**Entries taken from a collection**
----
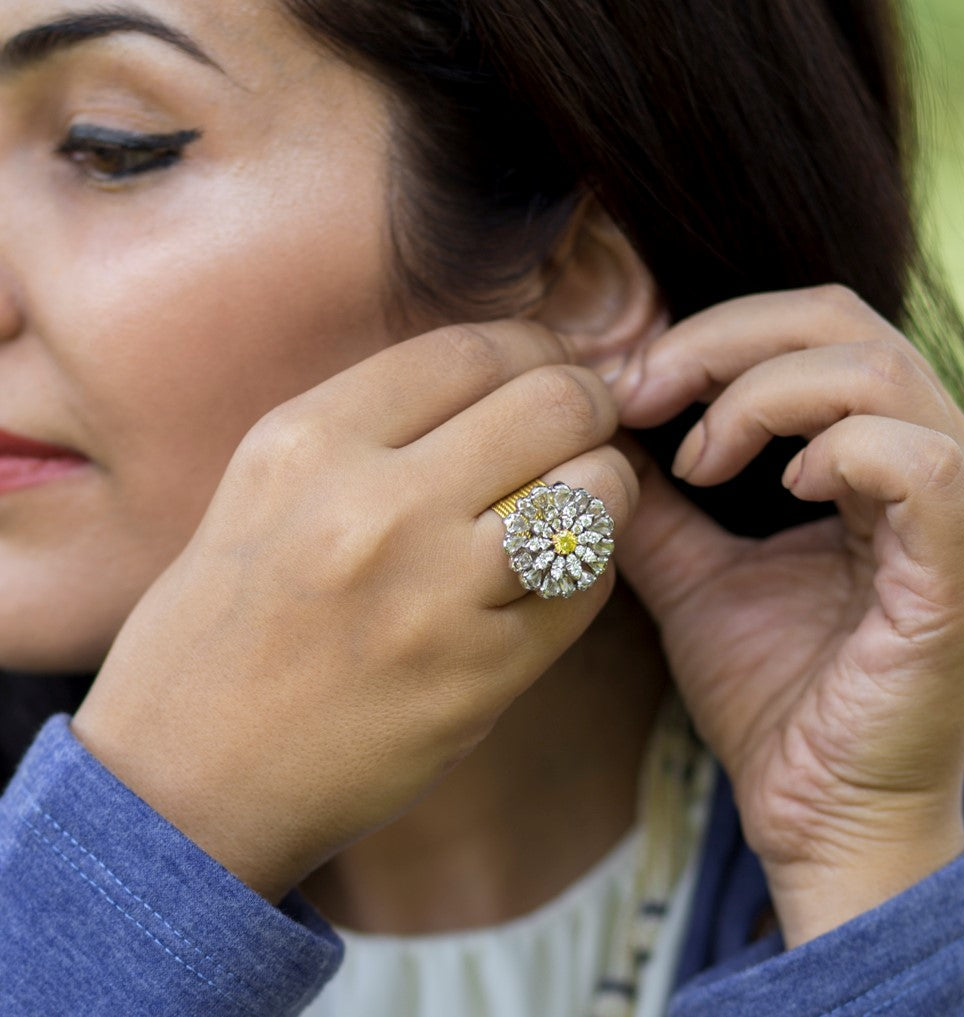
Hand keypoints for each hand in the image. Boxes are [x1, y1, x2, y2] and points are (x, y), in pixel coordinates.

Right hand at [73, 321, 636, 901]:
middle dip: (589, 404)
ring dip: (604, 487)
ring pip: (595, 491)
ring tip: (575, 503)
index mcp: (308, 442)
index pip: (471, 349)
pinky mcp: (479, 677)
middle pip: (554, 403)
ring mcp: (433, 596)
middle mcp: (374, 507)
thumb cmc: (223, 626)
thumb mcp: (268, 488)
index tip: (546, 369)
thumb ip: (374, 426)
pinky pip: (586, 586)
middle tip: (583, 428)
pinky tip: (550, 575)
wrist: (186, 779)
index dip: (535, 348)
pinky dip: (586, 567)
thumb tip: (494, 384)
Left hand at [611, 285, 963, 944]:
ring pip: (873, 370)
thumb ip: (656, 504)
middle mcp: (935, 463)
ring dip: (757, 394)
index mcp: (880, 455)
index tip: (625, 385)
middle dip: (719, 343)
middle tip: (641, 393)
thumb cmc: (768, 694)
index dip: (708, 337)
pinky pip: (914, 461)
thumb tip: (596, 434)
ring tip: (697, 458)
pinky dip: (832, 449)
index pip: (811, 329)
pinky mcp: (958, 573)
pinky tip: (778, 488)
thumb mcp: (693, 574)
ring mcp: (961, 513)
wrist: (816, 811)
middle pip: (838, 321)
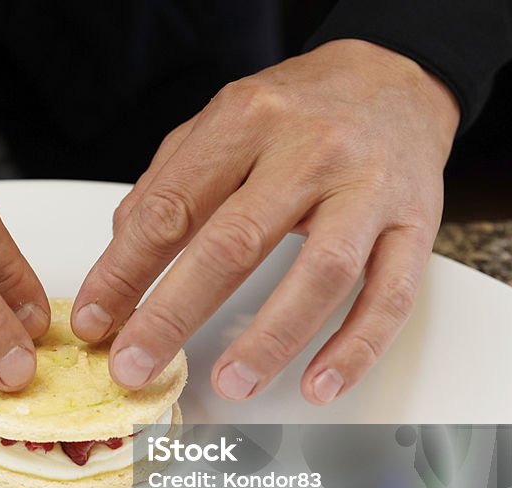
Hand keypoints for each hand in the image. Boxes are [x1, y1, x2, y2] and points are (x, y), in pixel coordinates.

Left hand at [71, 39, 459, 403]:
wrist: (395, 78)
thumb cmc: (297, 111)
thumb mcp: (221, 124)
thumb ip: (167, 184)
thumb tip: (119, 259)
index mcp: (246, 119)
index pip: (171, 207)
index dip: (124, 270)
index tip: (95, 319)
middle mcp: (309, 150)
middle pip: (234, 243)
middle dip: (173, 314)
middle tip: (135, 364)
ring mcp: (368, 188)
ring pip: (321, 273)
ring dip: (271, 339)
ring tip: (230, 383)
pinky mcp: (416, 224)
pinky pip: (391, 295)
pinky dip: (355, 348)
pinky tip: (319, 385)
----
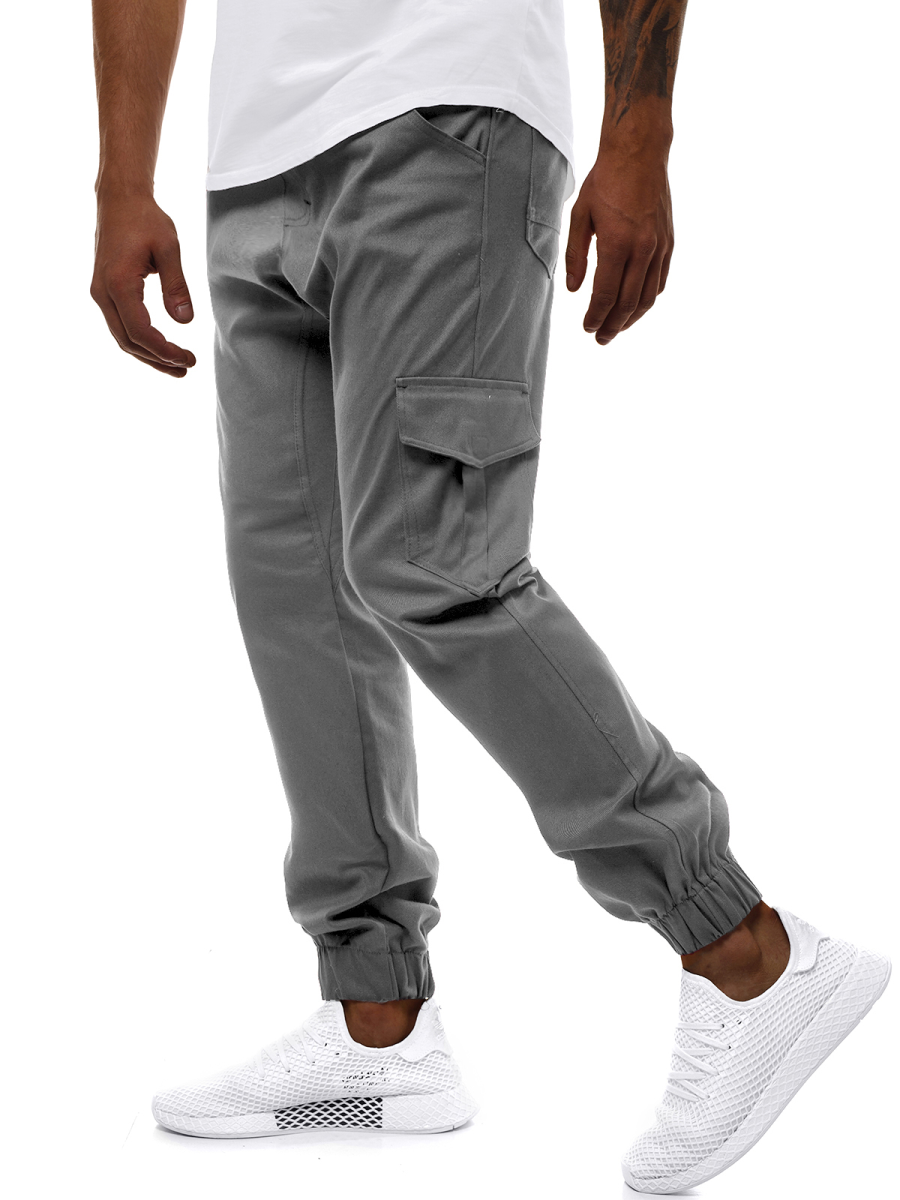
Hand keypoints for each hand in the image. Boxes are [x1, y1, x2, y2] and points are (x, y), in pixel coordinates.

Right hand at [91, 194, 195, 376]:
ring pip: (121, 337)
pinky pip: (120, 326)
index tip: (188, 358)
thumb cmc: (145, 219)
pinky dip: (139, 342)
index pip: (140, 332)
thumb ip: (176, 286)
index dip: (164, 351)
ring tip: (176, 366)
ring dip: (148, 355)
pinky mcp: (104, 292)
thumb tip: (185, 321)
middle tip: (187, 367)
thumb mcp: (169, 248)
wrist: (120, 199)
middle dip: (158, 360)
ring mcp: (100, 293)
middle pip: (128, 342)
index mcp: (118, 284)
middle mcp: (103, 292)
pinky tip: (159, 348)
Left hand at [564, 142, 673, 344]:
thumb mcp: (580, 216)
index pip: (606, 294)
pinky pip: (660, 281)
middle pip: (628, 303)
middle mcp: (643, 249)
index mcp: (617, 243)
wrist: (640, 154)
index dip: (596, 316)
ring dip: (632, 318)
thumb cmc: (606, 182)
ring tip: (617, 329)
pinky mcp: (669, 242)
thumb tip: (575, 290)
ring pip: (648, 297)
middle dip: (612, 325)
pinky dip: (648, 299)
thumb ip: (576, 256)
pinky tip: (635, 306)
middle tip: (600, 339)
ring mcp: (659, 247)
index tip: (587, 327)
----
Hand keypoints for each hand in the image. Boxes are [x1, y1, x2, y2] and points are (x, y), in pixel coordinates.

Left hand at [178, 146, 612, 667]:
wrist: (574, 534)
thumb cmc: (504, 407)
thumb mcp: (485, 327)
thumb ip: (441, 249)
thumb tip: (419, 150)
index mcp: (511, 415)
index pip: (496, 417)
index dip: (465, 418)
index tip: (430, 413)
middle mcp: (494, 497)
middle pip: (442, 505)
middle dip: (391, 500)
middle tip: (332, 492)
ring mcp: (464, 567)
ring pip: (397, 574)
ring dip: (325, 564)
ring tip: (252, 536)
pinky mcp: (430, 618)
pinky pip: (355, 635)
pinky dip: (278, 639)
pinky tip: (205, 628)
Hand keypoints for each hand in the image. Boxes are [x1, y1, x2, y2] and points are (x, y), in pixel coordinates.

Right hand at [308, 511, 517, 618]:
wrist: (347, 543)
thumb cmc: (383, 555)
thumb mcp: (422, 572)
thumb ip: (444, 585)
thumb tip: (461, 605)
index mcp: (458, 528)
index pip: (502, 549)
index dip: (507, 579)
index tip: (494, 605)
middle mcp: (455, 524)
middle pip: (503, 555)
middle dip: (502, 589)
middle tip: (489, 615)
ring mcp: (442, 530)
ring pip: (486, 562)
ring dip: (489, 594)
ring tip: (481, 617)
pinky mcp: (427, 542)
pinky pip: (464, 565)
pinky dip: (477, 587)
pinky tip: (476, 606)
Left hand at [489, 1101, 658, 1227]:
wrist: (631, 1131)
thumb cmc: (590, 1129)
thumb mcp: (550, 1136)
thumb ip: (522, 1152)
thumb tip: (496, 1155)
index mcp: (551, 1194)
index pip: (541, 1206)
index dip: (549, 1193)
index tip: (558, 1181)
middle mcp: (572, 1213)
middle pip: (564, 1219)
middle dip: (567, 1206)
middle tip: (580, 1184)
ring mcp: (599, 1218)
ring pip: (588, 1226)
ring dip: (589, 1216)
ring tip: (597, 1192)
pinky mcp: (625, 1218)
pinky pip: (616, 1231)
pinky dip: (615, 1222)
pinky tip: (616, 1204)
----
**How to complete this task**
Output only an exact transcription of the lines above from the one with "thumb ip: (176, 286)" up to and including the one with "ring tip: (617, 329)".

**Result**
thumb ip: (176, 286)
index dip: (164, 351)
ring tip: (176, 366)
ring dip: (148, 355)
pinky mcp: (104, 292)
thumb tip: (185, 321)
middle tip: (187, 367)
thumb mcp: (169, 248)
wrist: (120, 199)
middle dip: (158, 360)
ring mcp: (100, 293)
middle pip: (128, 342)
index mcp: (118, 284)
middle mcp: (103, 292)
pinky tip: (159, 348)
Left hand at [564, 142, 673, 344]:
thumb mcp: (580, 216)
index pip: (606, 294)
pinky pip: (660, 281)
middle pip: (628, 303)
middle mcp: (643, 249)
index mcp: (617, 243)
wrist: (640, 154)
index dip: (596, 316)
ring dip: (632, 318)
thumb cmc: (606, 182)
ring tip: (617, 329)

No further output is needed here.